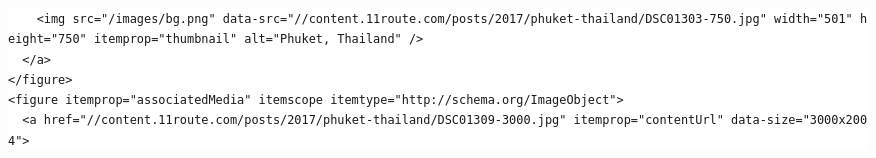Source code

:         <img src="/images/bg.png" data-src="//content.11route.com/posts/2017/phuket-thailand/DSC01303-750.jpg" width="501" height="750" itemprop="thumbnail" alt="Phuket, Thailand" />
      </a>
    </figure>
    <figure itemprop="associatedMedia" itemscope itemtype="http://schema.org/ImageObject">
      <a href="//content.11route.com/posts/2017/phuket-thailand/DSC01309-3000.jpg" itemprop="contentUrl" data-size="3000x2004">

To do
Give every record again word for word, pictures excluded.

Task output
Source code

:         <img src="/images/bg.png" data-src="//content.11route.com/posts/2017/phuket-thailand/DSC01303-750.jpg" width="501" height="750" itemprop="thumbnail" alt="Phuket, Thailand" />
      </a>
    </figure>
    <figure itemprop="associatedMedia" itemscope itemtype="http://schema.org/ImageObject">
      <a href="//content.11route.com/posts/2017/phuket-thailand/DSC01309-3000.jpg" itemprop="contentUrl" data-size="3000x2004">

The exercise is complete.